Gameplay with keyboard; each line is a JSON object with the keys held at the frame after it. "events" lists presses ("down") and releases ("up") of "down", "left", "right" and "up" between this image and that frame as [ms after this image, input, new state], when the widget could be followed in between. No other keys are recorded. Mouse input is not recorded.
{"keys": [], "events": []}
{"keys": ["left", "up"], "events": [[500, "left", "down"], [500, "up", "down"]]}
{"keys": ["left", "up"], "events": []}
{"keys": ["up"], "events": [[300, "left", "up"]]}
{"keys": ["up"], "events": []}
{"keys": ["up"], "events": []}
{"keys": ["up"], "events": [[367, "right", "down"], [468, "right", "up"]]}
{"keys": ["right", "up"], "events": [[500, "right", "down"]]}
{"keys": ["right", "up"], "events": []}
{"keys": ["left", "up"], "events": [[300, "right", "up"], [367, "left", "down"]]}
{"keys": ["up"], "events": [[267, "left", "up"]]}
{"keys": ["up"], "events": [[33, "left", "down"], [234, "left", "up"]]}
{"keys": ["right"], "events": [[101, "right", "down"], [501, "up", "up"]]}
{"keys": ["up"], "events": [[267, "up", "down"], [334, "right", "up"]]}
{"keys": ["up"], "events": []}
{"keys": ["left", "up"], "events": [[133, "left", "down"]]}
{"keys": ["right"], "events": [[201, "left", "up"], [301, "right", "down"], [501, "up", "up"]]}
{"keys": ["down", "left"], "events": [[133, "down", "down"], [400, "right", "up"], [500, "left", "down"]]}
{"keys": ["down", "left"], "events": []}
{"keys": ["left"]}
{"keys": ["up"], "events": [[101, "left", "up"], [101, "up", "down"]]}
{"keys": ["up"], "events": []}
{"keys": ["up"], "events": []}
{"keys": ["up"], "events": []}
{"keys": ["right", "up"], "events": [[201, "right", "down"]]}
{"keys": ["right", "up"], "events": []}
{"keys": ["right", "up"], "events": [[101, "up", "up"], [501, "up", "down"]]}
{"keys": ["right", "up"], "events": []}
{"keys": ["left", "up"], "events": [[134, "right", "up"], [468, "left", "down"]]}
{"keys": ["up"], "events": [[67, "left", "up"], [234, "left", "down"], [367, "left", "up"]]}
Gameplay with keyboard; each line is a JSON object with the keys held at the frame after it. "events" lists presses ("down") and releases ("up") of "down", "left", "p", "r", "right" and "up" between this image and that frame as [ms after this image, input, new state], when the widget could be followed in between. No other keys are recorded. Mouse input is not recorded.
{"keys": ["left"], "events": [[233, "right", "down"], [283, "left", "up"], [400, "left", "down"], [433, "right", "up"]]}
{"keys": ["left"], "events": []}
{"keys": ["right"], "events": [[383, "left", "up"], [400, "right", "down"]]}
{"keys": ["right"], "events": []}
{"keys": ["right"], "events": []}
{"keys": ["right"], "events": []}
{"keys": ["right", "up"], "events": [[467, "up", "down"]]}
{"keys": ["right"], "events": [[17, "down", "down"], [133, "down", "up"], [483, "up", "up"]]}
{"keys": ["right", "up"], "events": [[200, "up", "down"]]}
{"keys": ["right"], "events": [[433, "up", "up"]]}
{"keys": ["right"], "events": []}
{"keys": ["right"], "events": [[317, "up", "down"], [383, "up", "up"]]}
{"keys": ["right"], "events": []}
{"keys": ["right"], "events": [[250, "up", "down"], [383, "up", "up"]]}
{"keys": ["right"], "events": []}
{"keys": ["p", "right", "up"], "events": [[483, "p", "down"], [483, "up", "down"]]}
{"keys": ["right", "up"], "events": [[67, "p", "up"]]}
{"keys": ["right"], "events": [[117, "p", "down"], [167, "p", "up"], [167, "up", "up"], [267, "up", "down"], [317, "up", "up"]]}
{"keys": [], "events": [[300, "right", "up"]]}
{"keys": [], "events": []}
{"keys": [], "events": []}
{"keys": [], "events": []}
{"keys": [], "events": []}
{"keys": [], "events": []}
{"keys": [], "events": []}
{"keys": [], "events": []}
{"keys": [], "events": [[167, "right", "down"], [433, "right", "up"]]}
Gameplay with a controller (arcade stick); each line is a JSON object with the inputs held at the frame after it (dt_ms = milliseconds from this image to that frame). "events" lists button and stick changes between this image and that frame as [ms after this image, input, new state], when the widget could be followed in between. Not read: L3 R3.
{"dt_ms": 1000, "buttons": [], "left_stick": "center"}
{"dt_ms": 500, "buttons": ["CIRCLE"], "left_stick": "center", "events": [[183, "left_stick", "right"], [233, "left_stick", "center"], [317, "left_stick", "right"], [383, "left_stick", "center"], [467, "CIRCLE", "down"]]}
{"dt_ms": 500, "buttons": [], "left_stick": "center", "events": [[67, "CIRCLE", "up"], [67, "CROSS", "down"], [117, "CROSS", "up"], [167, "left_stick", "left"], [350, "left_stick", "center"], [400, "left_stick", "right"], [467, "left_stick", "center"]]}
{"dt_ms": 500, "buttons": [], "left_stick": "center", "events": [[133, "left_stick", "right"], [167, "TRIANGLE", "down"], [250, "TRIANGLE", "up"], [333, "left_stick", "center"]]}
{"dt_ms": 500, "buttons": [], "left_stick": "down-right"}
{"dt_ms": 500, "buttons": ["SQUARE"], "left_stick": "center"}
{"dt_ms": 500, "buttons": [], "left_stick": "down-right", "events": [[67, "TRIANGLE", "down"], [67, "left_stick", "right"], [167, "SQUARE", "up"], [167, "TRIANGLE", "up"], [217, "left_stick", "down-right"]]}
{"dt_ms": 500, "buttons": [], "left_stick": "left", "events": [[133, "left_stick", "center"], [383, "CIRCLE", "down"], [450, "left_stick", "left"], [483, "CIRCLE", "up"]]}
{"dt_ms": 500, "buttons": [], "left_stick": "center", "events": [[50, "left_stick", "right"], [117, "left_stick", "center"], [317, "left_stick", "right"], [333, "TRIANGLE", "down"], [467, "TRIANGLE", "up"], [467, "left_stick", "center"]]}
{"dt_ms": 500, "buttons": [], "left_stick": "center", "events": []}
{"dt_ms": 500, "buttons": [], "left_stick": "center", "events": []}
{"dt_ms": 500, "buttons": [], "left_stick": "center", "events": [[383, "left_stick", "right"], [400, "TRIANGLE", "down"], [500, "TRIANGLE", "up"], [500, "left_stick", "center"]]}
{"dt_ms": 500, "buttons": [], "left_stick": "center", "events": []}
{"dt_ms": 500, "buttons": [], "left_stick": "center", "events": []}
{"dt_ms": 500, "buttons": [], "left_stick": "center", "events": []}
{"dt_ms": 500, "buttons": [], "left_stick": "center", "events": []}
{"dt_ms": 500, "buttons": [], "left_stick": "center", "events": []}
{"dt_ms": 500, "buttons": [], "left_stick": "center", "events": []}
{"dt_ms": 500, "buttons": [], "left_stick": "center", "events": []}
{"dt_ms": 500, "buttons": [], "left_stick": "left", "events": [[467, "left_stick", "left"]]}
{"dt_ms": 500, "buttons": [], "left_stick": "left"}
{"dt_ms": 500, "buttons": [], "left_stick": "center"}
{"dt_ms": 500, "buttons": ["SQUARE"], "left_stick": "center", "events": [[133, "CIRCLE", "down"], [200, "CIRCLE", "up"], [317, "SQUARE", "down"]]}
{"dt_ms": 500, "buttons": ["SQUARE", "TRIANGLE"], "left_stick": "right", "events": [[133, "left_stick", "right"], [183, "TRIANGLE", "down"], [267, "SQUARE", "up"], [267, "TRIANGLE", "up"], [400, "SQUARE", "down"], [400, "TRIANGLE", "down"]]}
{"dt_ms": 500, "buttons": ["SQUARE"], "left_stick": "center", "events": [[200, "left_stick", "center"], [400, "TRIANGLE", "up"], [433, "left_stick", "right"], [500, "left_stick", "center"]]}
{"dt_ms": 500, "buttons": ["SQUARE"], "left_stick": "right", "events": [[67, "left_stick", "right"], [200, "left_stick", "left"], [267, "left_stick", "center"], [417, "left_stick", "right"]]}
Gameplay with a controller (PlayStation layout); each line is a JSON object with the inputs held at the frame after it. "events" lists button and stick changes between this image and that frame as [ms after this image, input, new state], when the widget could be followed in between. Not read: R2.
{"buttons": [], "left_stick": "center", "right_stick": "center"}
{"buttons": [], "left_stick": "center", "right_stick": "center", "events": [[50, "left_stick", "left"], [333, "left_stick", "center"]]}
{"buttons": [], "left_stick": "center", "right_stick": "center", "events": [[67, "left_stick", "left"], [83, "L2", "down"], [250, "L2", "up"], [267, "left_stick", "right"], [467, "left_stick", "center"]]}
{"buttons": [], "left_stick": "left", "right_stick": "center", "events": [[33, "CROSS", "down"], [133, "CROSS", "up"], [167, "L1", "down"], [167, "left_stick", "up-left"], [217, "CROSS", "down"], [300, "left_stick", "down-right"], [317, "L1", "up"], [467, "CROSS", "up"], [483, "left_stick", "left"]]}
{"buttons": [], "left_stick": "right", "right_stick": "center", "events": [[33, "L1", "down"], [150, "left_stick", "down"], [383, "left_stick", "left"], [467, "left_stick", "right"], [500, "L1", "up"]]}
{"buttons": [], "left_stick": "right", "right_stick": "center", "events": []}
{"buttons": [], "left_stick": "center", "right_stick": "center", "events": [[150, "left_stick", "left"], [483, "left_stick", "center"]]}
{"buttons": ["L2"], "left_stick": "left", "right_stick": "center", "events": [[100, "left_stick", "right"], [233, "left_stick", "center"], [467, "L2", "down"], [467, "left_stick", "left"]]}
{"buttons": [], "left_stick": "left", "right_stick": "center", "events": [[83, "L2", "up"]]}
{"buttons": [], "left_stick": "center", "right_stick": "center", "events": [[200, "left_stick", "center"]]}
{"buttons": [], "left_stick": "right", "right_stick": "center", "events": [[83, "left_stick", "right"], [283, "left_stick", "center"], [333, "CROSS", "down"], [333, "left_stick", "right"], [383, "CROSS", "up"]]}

_ _ _

• [Assignment]: Give every line of the material that includes the string "after".

• [Task response]:
Gameplay with keyboard; each line is a JSON object with the keys held at the frame after it. "events" lists presses ("down") and releases ("up") of "down", "left", "right" and "up" between this image and that frame as [ms after this image, input, new state], when the widget could be followed in between. No other keys are recorded. Mouse input is not recorded.
Gameplay with keyboard; each line is a JSON object with the keys held at the frame after it. "events" lists presses ("down") and releases ("up") of "down", "left", "p", "r", "right" and "up" between this image and that frame as [ms after this image, input, new state], when the widget could be followed in between. No other keys are recorded. Mouse input is not recorded.
Gameplay with a controller (arcade stick); each line is a JSON object with the inputs held at the frame after it (dt_ms = milliseconds from this image to that frame). "events" lists button and stick changes between this image and that frame as [ms after this image, input, new state], when the widget could be followed in between. Not read: L3 R3.
Gameplay with a controller (PlayStation layout); each line is a JSON object with the inputs held at the frame after it. "events" lists button and stick changes between this image and that frame as [ms after this image, input, new state], when the widget could be followed in between. Not read: R2.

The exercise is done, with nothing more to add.